REQUIRED TASKS:
#1 Say whether each statement agrees with the Bakhtin message below: (a) the NCTE conference on Bakhtin is held in Berkeley; (b) Judy wants the discussion to begin this week; (c) the abstract's author is at the University of Cincinnati. For each, answer yes or no and quote the deciding words of the message.
#2 List every person who appears with both a first and a last name in the Bakhtin message below.

Re: Bakhtin anyone?

From: Judy Diamondstone (diamonju@rci.rutgers.edu)
Date: Wed Feb 07 2001 - 16:21:22 PST


Paul, thanks -- that's a wonderful idea, to discuss Hicks' article. I'm
sure you will introduce a different perspective :) but I know it will useful.

By the way, there is an NCTE conference on Bakhtin this weekend in
Berkeley, which I, Deborah, and others on this list, will be attending. So
if others are amenable to Paul's suggestion, I hope the discussion won't
begin until next week.

Judy

At 03:29 PM 2/7/01 -0800, you wrote:
>On the basis of the abstracts posted so far, I think a discussion of Bakhtin
>might be quite interesting since his name has periodically surfaced, and in
>many ways he is responsible for the notion of co-constitution of the self
>through dialogue, a topic which has been commented on repeatedly on xmca.
>So I'd vote for:
>> Self and Other in Bakhtin1s Early Philosophical Essays:
>>
>> Prelude to a Theory of Prose Consciousness
>>
>> Deborah Hicks
>>
>> University of Cincinnati
>>
>> The self is not a thing, a substrate, but the protagonist of a life1s
>> tale. The conception of selves who can be individuated prior to their
>> moral ends is incoherent. We could not know if such a being was a human
>> self, an angel, or the Holy Spirit. [Seyla Benhabib, Situating the Self,
>> p. 162] "We think we are tracing the nature of the thing, but we are
>> only tracing the frame through which we view it." So writes Ludwig
>> Wittgenstein in "Philosophical Investigations," about processes of
>> social scientific inquiry. We interpretively read social events through
>> various disciplinary lenses; this is no less true of our readings of
>> theorists. My purpose in this reflective essay is to read the work of
>> Mikhail Bakhtin through an interpretive lens that differs somewhat from
>> the norm within contemporary sociocultural/historical theories of
>> psychology and education. My essay hinges on the argument that, among
>> sociocultural theorists, Bakhtin's work has tended to be aligned with
>> frameworks that focus more on social systems of activity and discourse.

RECORDED DATA:
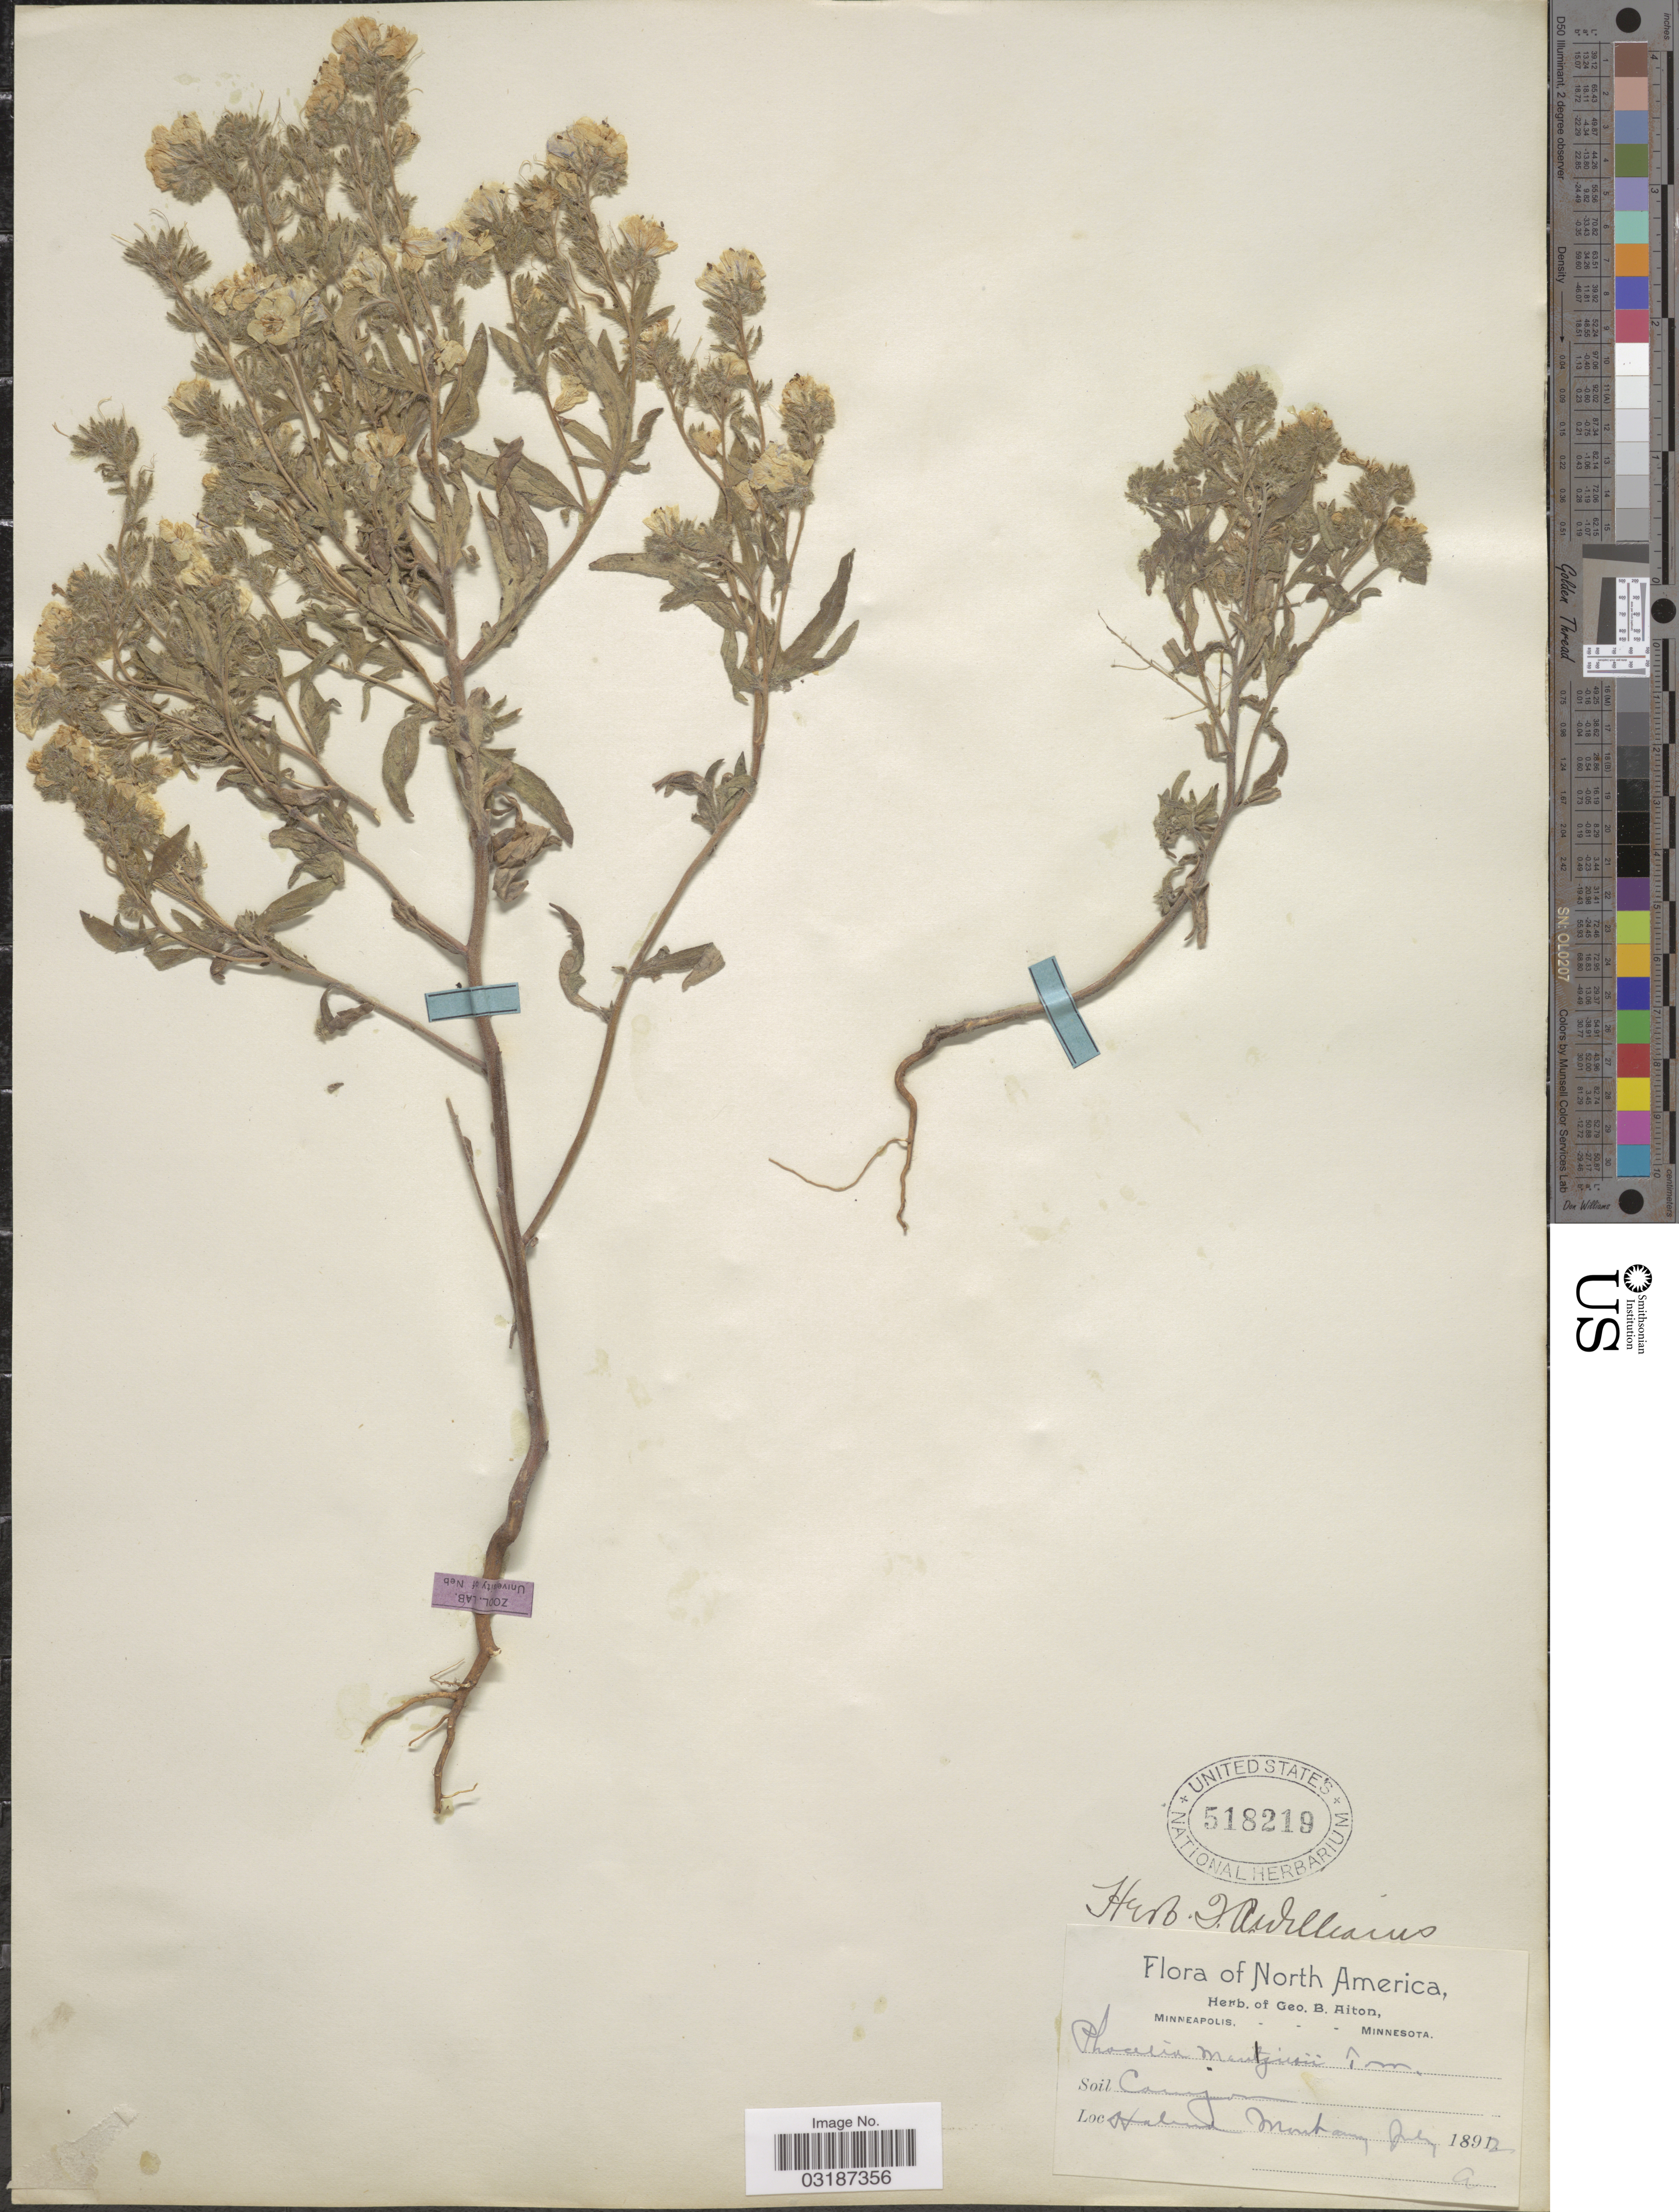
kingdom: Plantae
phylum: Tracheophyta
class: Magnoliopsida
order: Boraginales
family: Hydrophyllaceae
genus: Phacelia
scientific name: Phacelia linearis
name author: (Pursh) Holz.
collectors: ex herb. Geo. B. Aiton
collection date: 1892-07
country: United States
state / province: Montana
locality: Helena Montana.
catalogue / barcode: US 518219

RESPONSE LIST:
#1
(a) Yes: "there is an NCTE conference on Bakhtin this weekend in Berkeley"
(b) No: "I hope the discussion won't begin until next week."
(c) Yes: "University of Cincinnati"

#2
Judy Diamondstone
Deborah Hicks
Seyla Benhabib
Ludwig Wittgenstein
Mikhail Bakhtin